Des drones et des ballons

Les drones de Facebook pourraient être destinés à apporter une connexion Internet aux populations les plus défavorisées. L’entreprise de Mark Zuckerberg est l’un des principaux investisseurs du projet Internet.org. Ce dernier vise à relier à Internet les cinq milliards de personnes dans le monde qui en sont dépourvus faute de moyens financiers et matériels. «Nous avons déjà investi plus d’un milliard de dollars pour connecter les habitants de pays en voie de développement, au cours des dernières années, et nous avons prévu de continuer», expliquait en août 2013 le PDG de Facebook. L’acquisition de TitanAerospace serait un levier d’accélération considérable pour ce projet, également soutenu par d’autres géants du Web et des télécommunications tels Samsung, Ericsson, MediaTek, Nokia, Opera et Qualcomm.

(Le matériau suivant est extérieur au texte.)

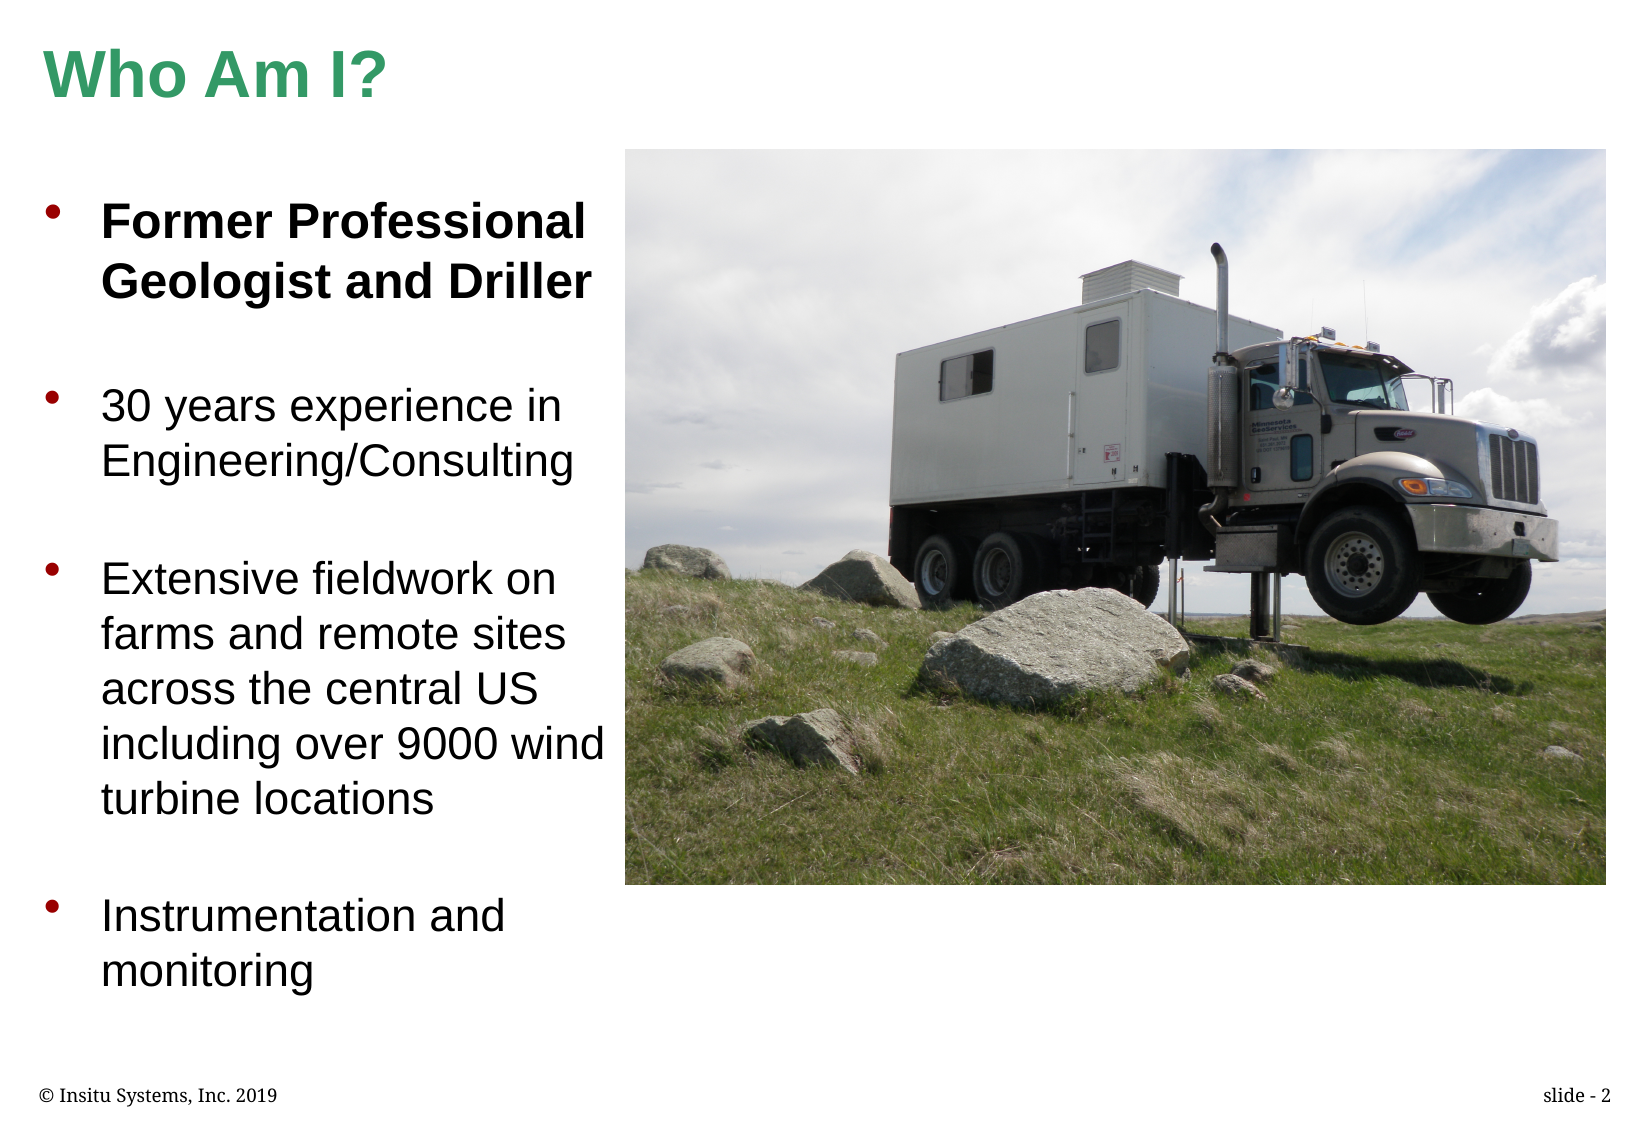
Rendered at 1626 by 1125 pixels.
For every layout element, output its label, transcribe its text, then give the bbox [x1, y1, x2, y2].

picture [625, 149, 1606, 885]
title Who Am I? [28, 34, 1167, 105]
list Former Professional Geologist and Driller 30 years experience in Engineering/Consulting Extensive fieldwork on farms and remote sites across the central US including over 9000 wind turbine locations Instrumentation and monitoring [28, 181, 661, 989]
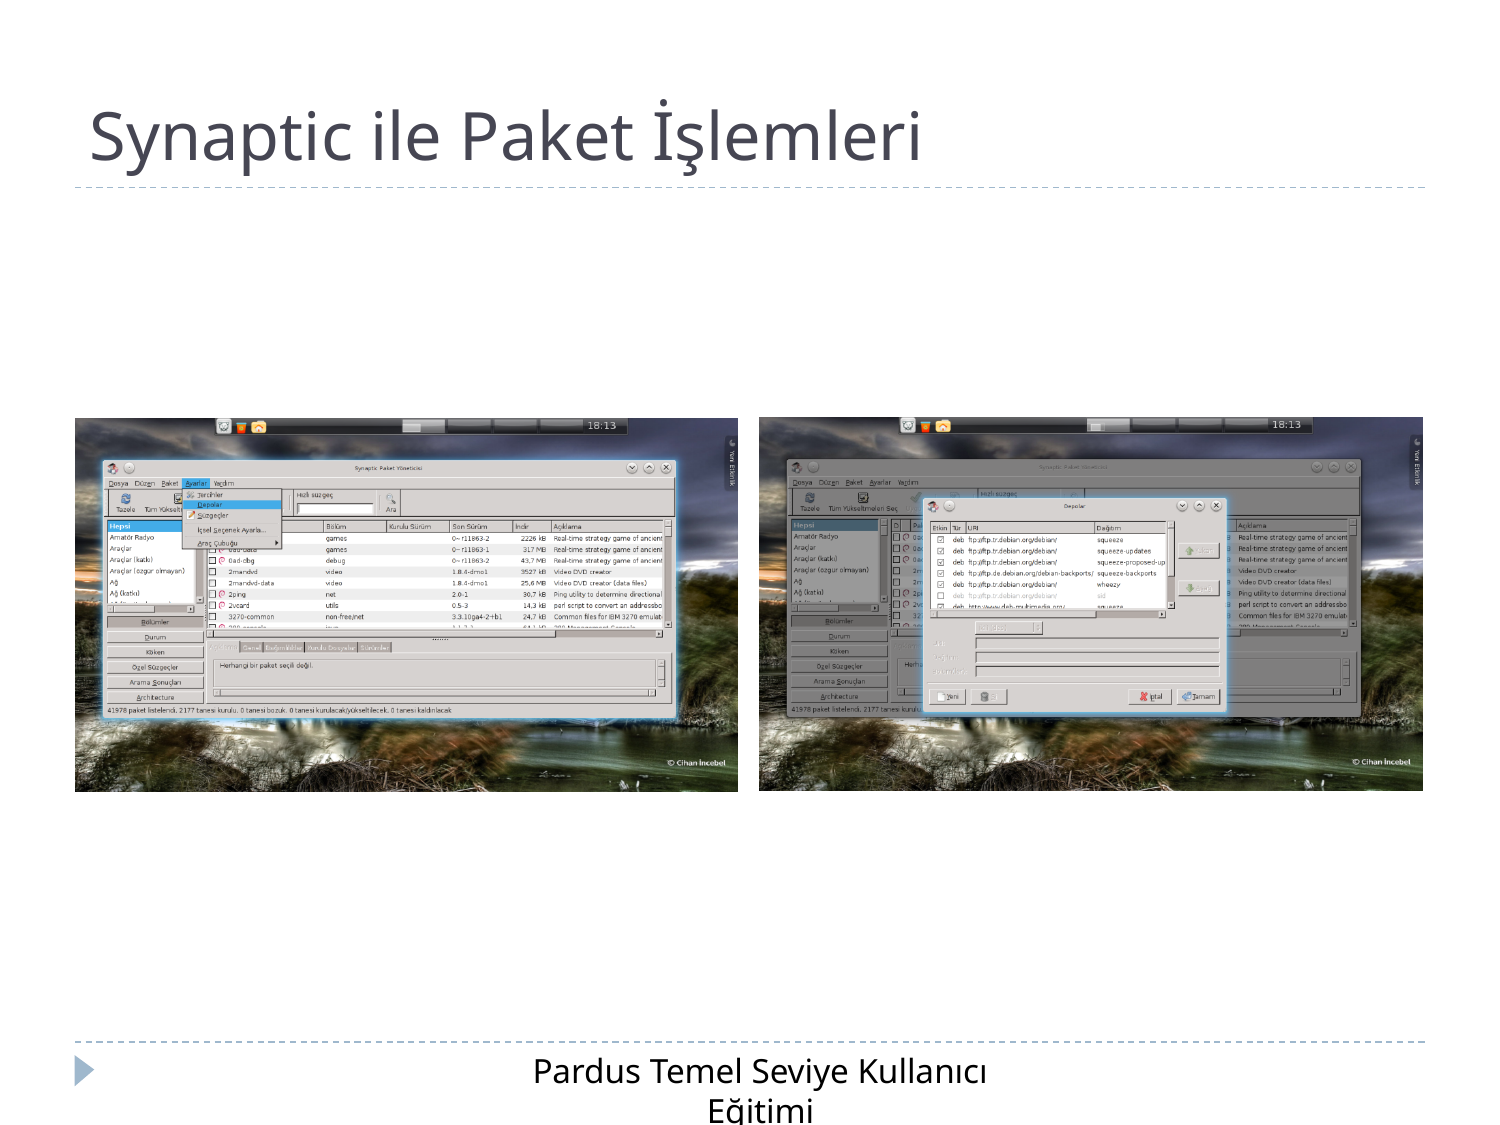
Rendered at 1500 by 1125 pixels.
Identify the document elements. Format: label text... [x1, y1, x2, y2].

picture [75, 418, 738, 792]
title Synaptic ile Paket İşlemleri [75, 37, 1425, 188]
picture [759, 417, 1423, 791]
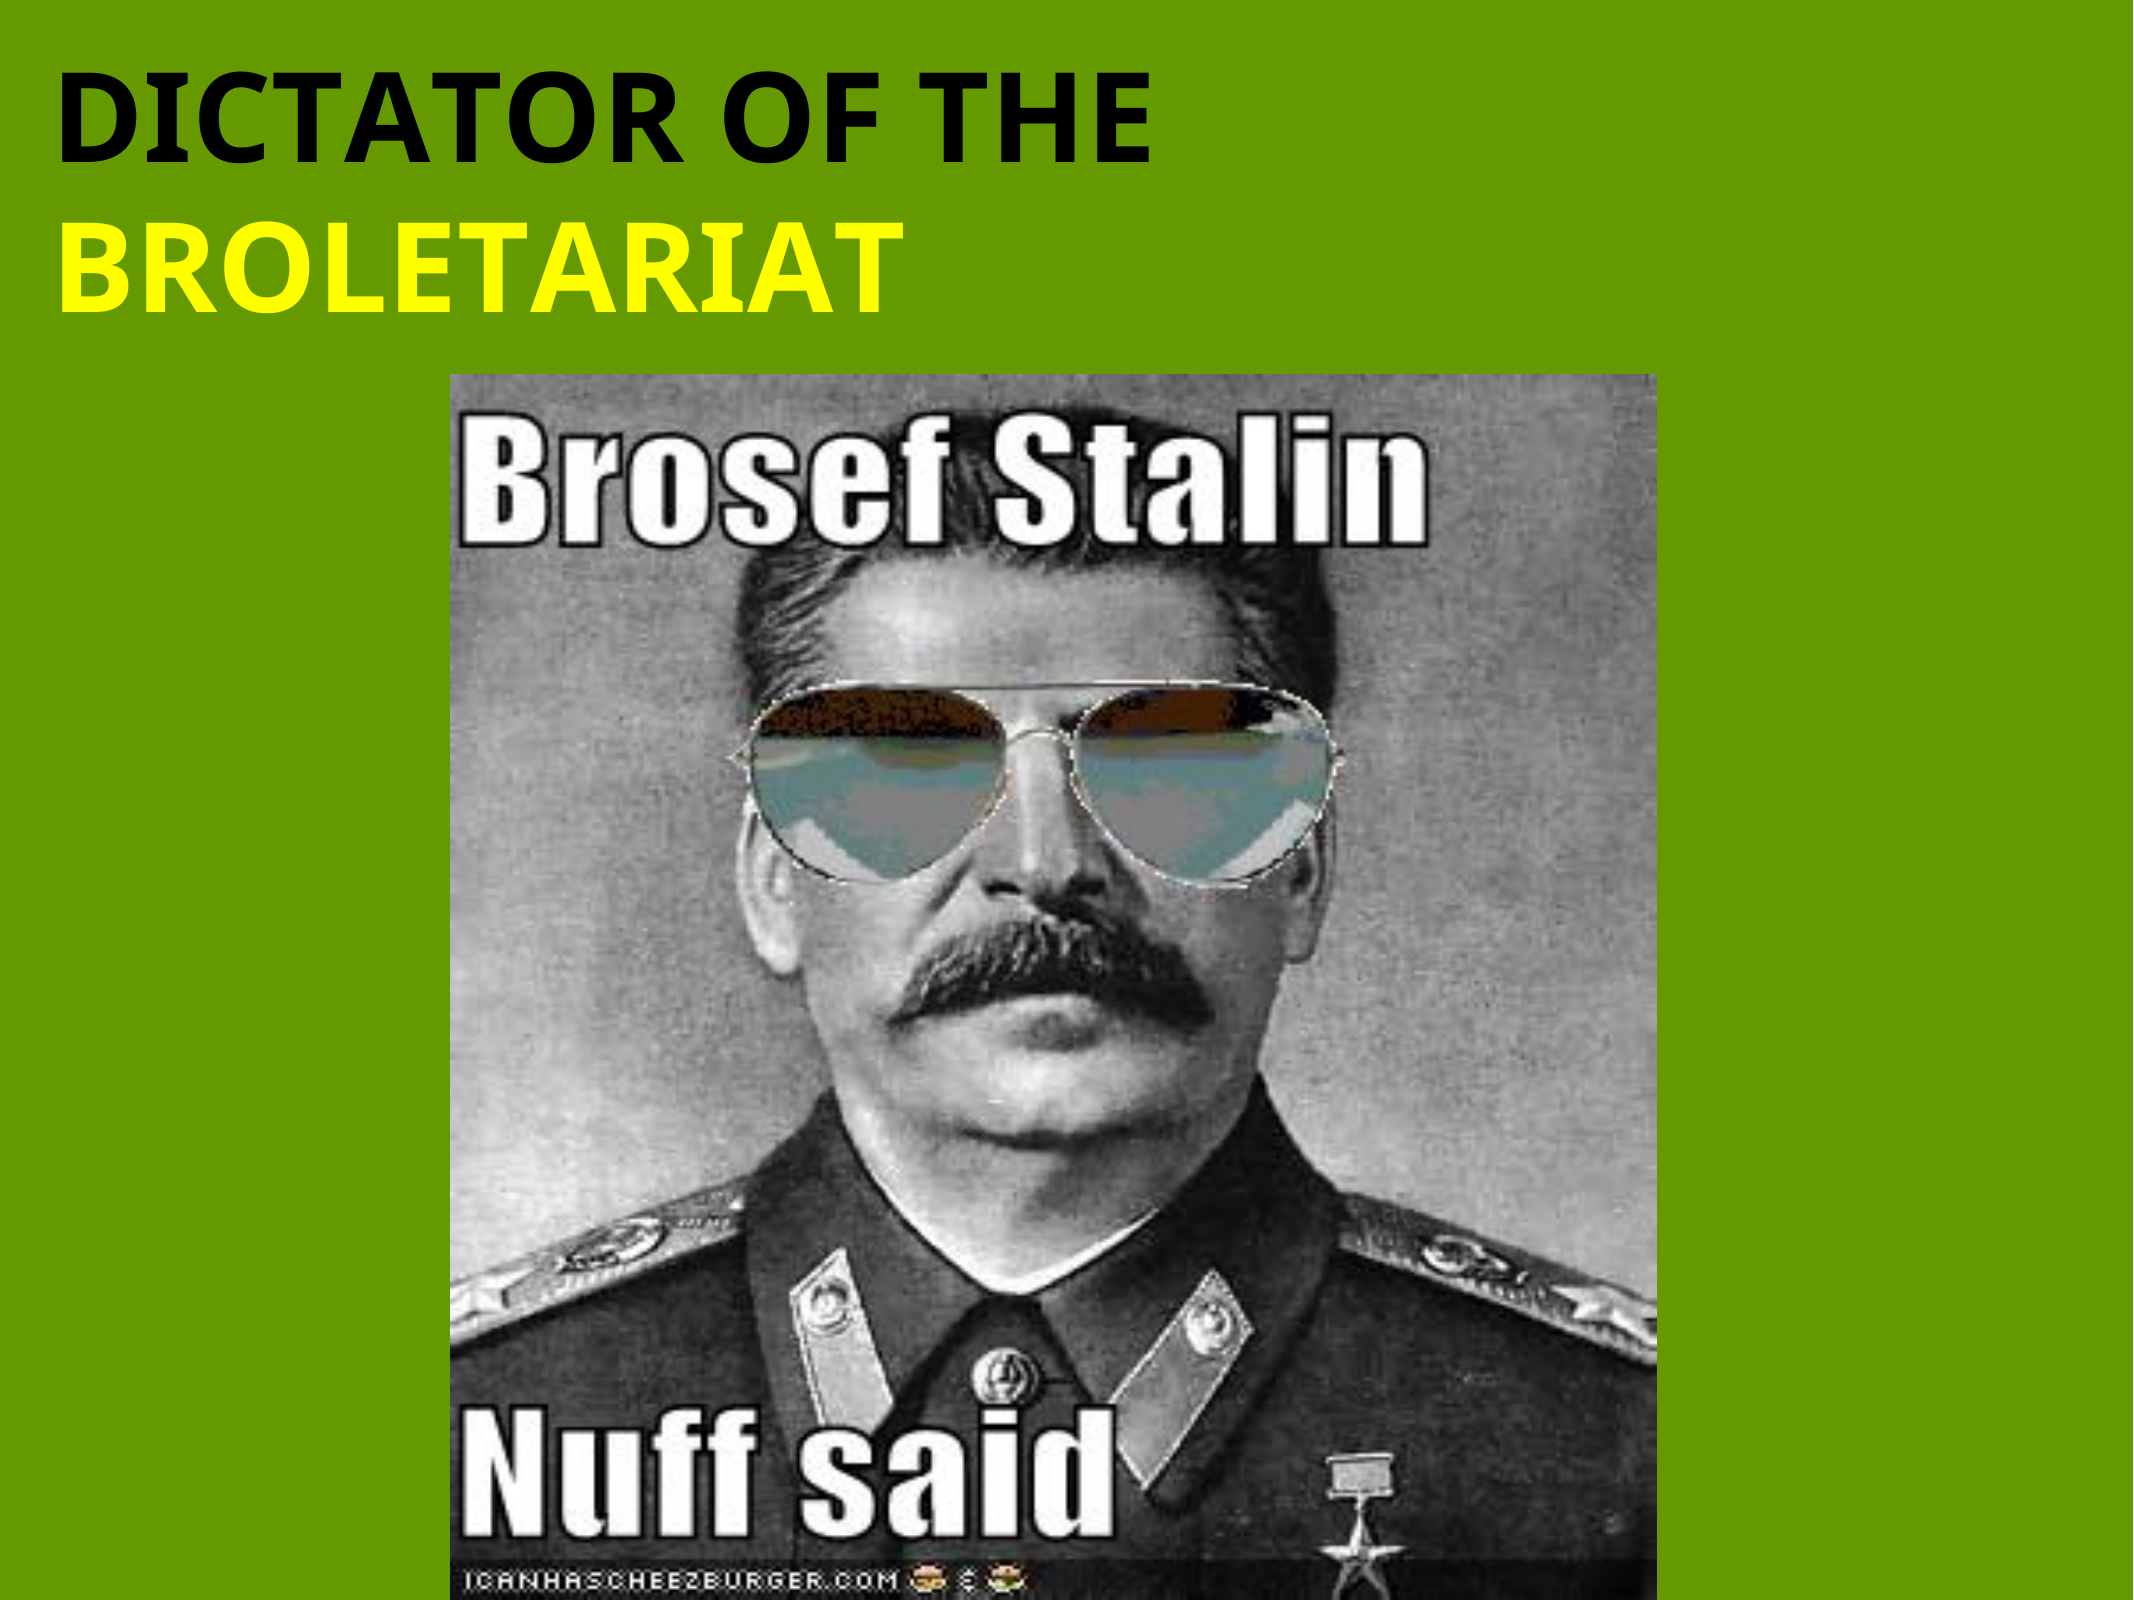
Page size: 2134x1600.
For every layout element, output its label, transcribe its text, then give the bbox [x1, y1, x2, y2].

picture [450, 374, 1657, 1600]
text_box DICTATOR OF THE BROLETARIAT [41, 37, 2063, 413]
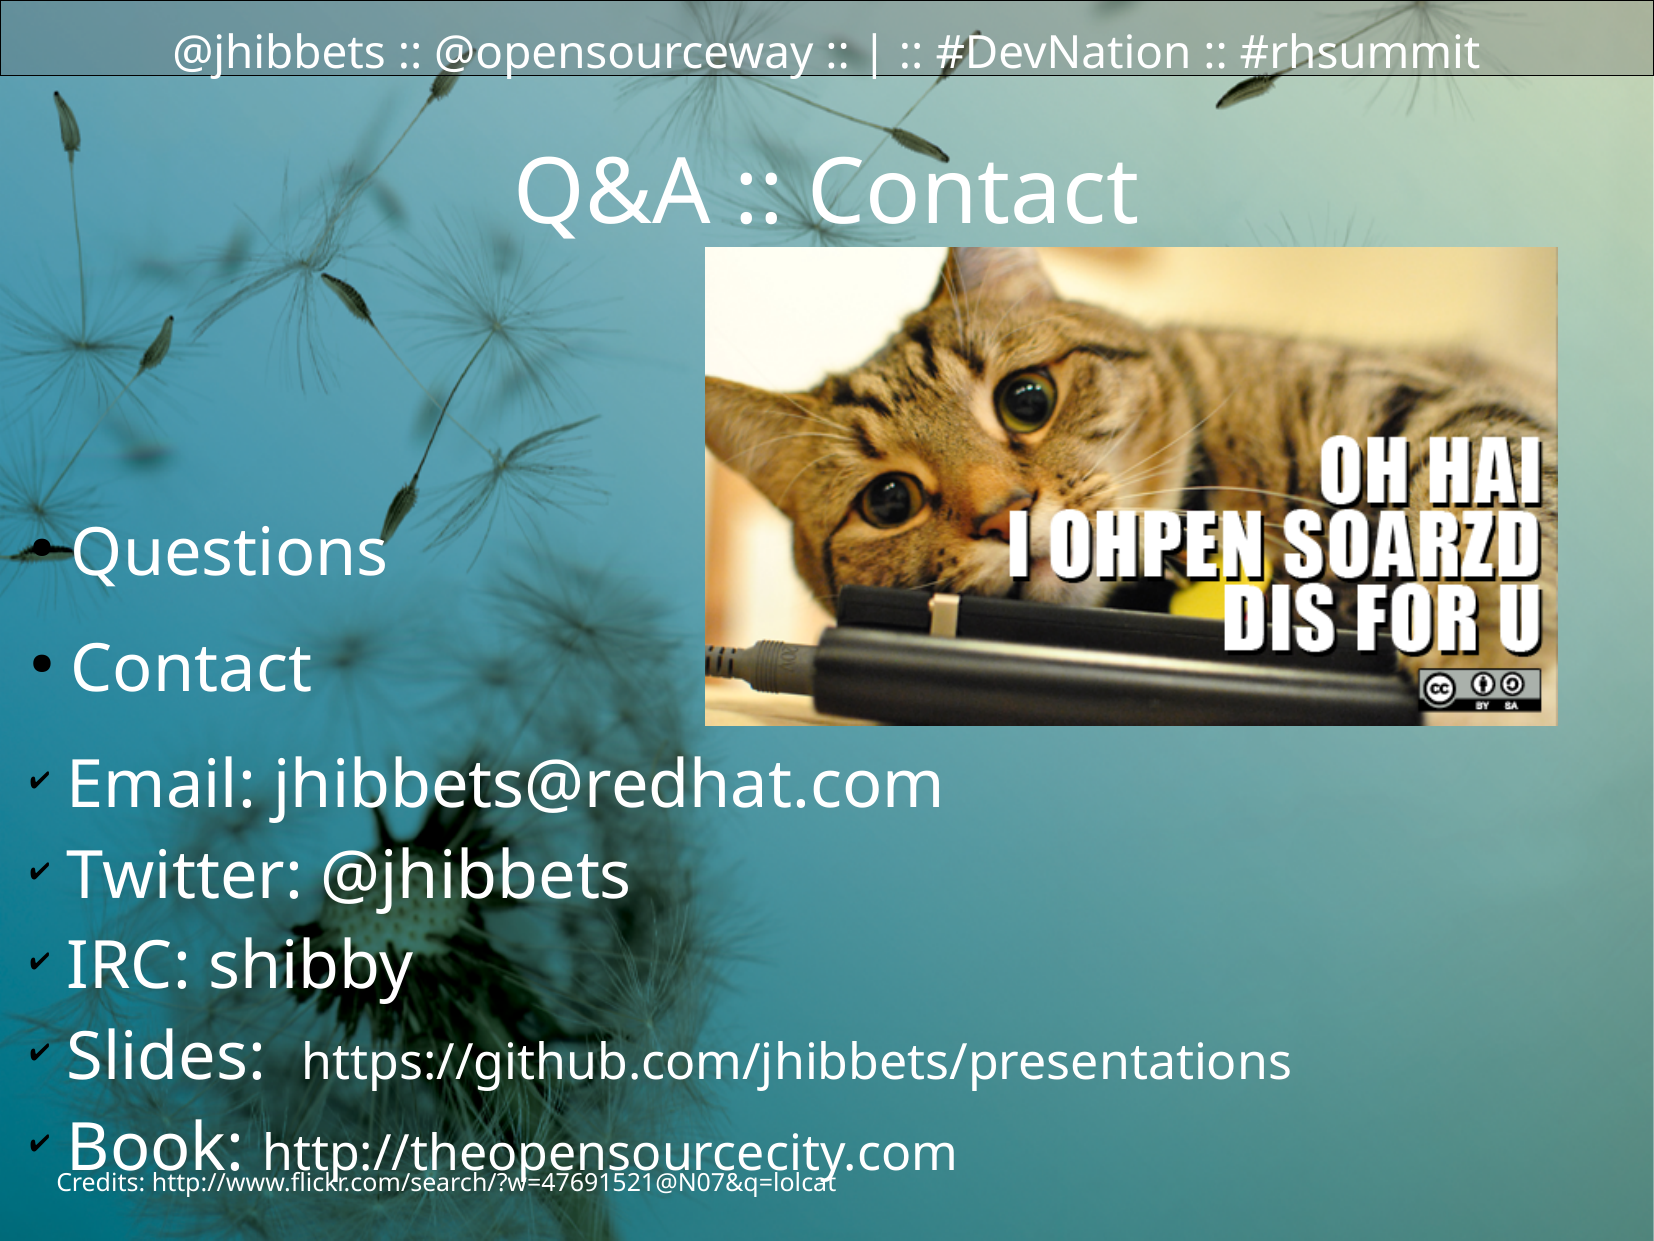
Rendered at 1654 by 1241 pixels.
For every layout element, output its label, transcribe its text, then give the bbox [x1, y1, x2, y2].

Facebook n’est pas la première entreprise à investir des milliards par excès d’altruisme. En juin 2013, Google prenait également la voie des airs afin de connecter à Internet les populations défavorisées. Baptisé Loon, son projet consiste à équiper des ballons d’hélium avec des antennes et des panneaux solaires. Ils peuvent fournir une couverture Internet avec un débit équivalent à celui de la 3G. Ce projet, encore en test, a déjà donné lieu à un lâcher de ballons au sud de la Nouvelle-Zélande ainsi qu’à des essais en Californie. Il a néanmoins déjà été largement critiqué, notamment par Bill Gates, qui estime qu’il y a bien d’autres urgences que de connecter les pays pauvres à Internet. «Aucune page Web ne pourra soulager un enfant qui souffre de diarrhée», tranche le cofondateur de Microsoft. Beaucoup s’inquiètent aussi du conflit d’intérêts issu de ces investissements à but humanitaire, qui peuvent être animés par un tout autre désir: celui d’acquérir des parts de marché.

Les entreprises ne sont pourtant pas les seules à vouloir connecter le monde à Internet. Le Media Development Investment Fund, une organisation américaine à but non lucratif, prévoit de son côté d’envoyer en orbite une constellation de minisatellites afin de diffuser gratuitement une version simplifiée d’Internet, l’Outernet.